There were tears in Bernardine’s eyes as she spoke.
“Well,” said the Disagreeable Man kindly, “and where is your genius now?”
“She went away, she and hers,” Bernardine said “And that was the end of that chapter!”
“Poor little child,” he said, half to himself. “Don’t I too know something about the ending of such a chapter?”
But Bernardine did not hear him; she was thinking of her friend. She was thinking, as we all think, that those to whom in our suffering we turn for sympathy, become hallowed beings. Saints they may not be; but for want of a better name, saints they are to us, gracious and lovely presences. The great time Eternity, the great space Death, could not rob them of their saintship; for they were canonized by our bitterest tears.
She was roused from her reverie by the Disagreeable Man, who got up, and pushed his chair noisily under the table.
“Will you come and help me to develop some photographs?” he asked cheerily. “You do not need to have a straight eye for that!”
Then as they went along together, he said:
“When we come to think about it seriously, it is rather absurd for us to expect to have uninterrupted stretches of happiness. Happiness falls to our share in separate detached bits; and those of us who are wise, content ourselves with these broken fragments.”
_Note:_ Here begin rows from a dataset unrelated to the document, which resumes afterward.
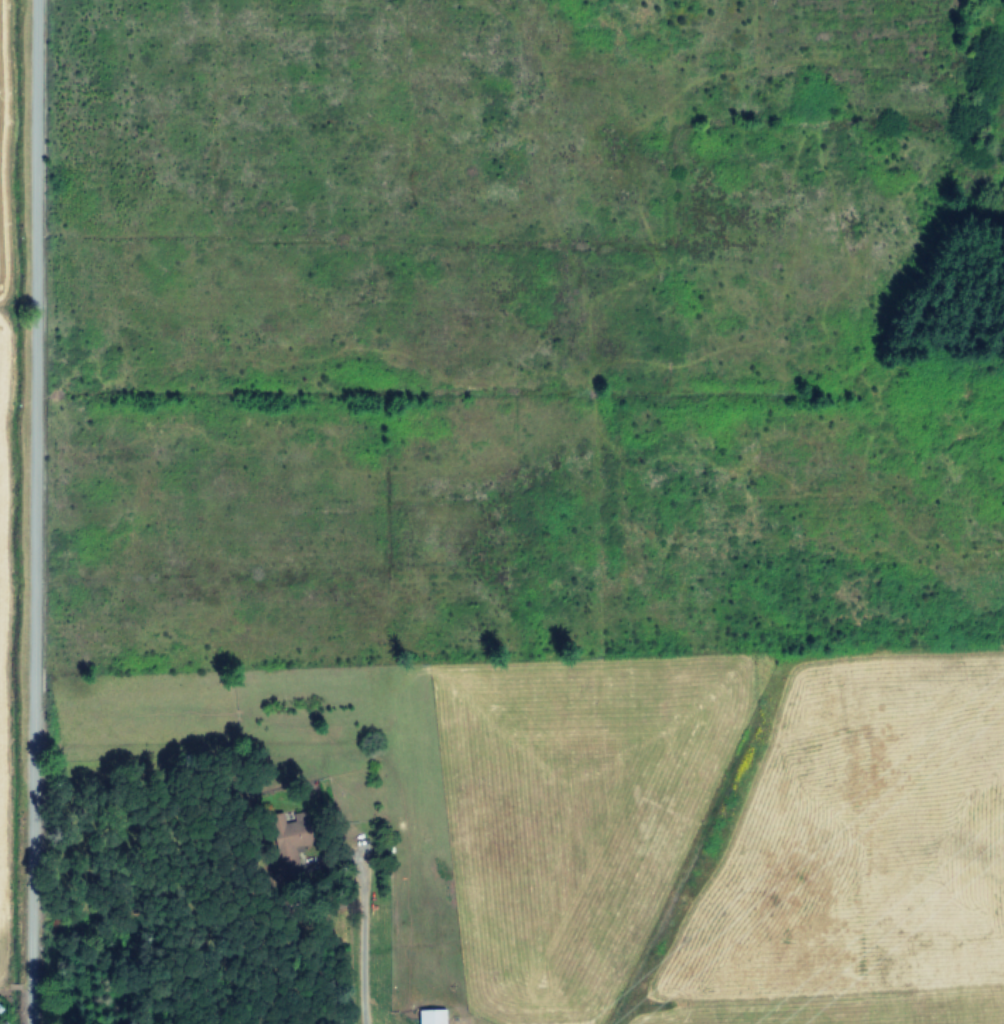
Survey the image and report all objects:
crop: (535, 471)
road: (28, 512)
road: (356, 979)
building: (435, 1015)

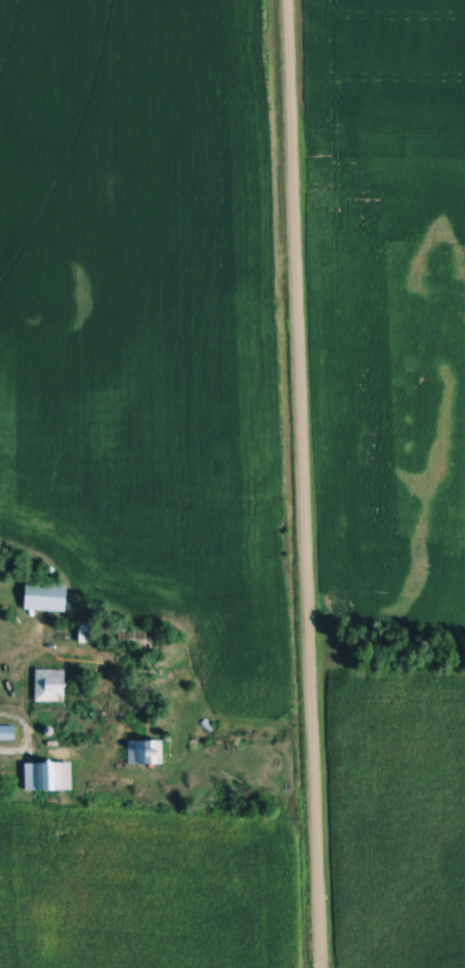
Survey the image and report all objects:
road: (303, 483)
building: (47, 597)
building: (94, 635)
building: (52, 686)
building: (8, 734)
building: (148, 753)
building: (50, 777)

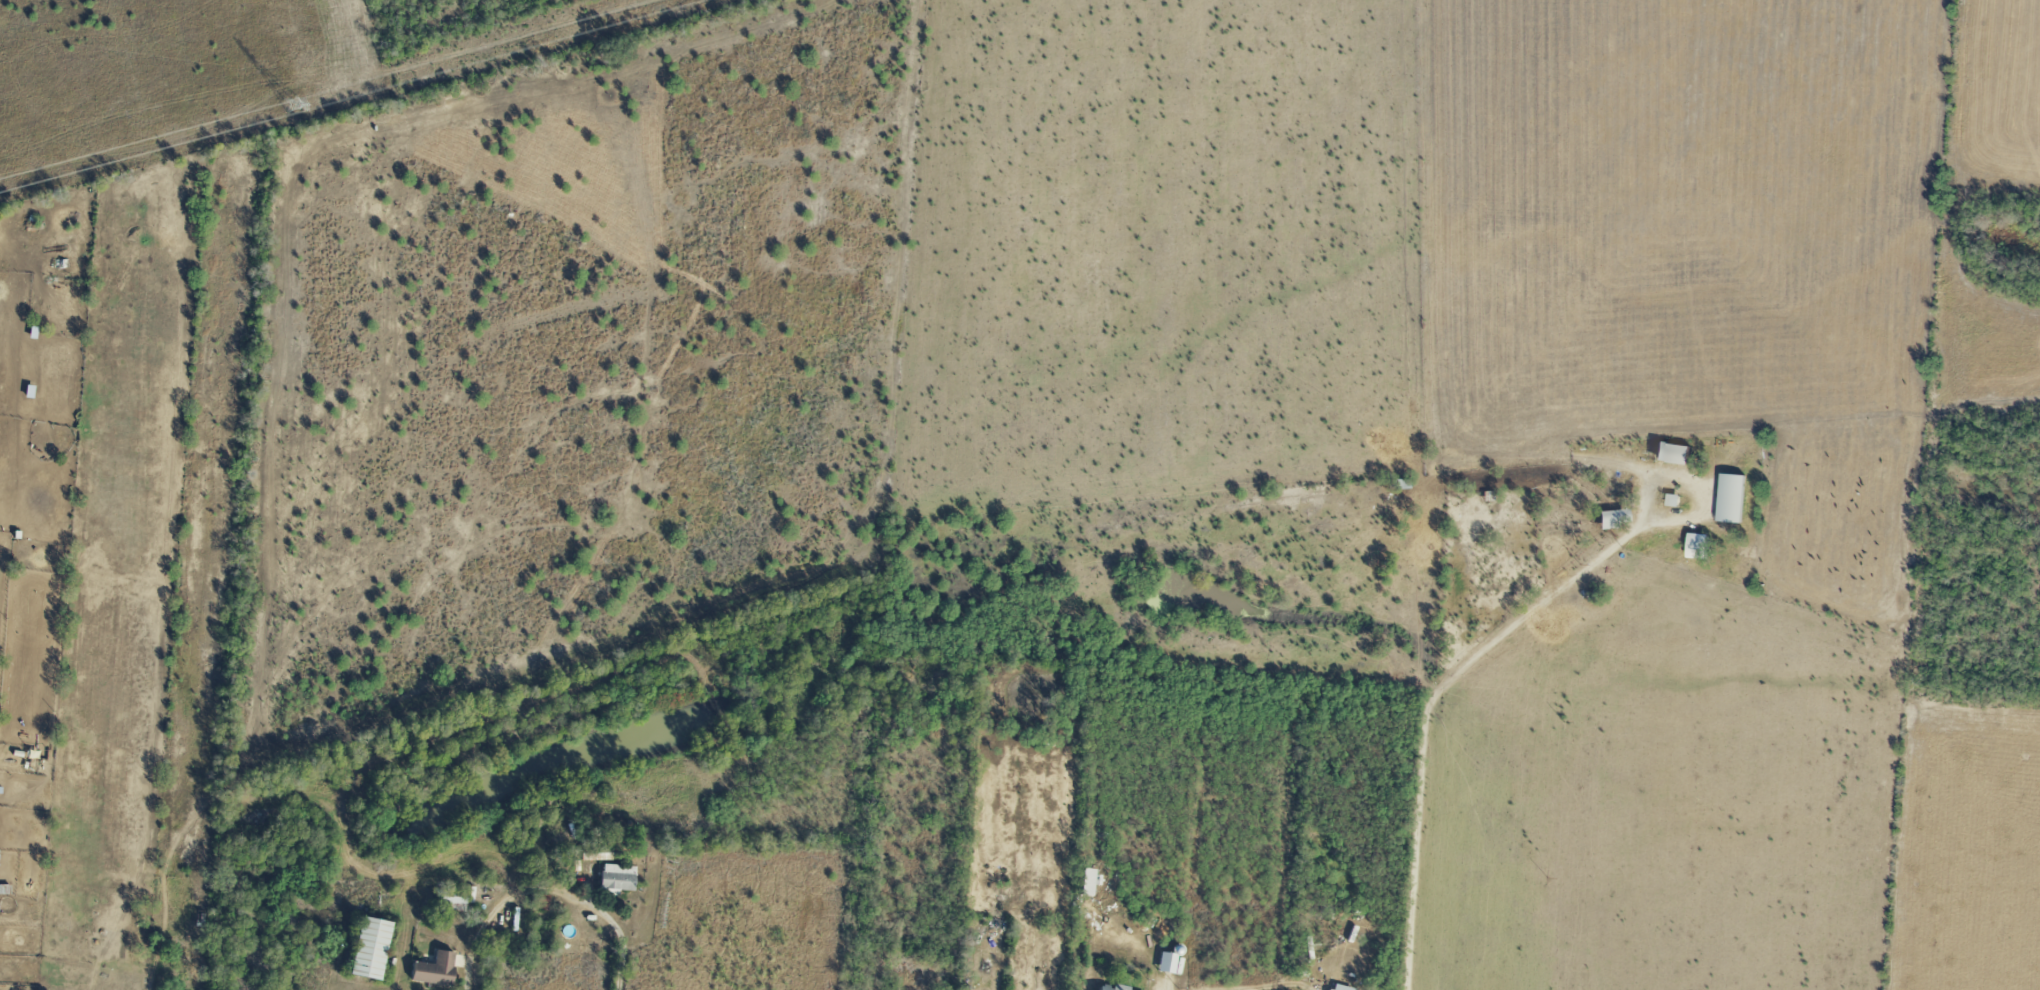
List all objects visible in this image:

“But who is wise?” Bernardine asked. “Why, we all expect to be happy. No one told us that we were to be happy. Still, though no one told us, it is the true instinct of human nature.”
“It would be interesting to know at what particular period of evolution into our present glorious types we felt that instinct for the first time,” he said. “The sunshine must have had something to do with it. You see how a dog throws itself down in the sunshine; the most wretched cur heaves a sigh of content then; the sulkiest cat begins to purr.”
They were standing outside the room set apart for the photograph-maniacs of the Kurhaus.
“I cannot go into that horrid little hole,” Bernardine said. “And besides, I have promised to play chess with the Swedish professor. And after that I am going to photograph Marie. I promised Waerli I would.”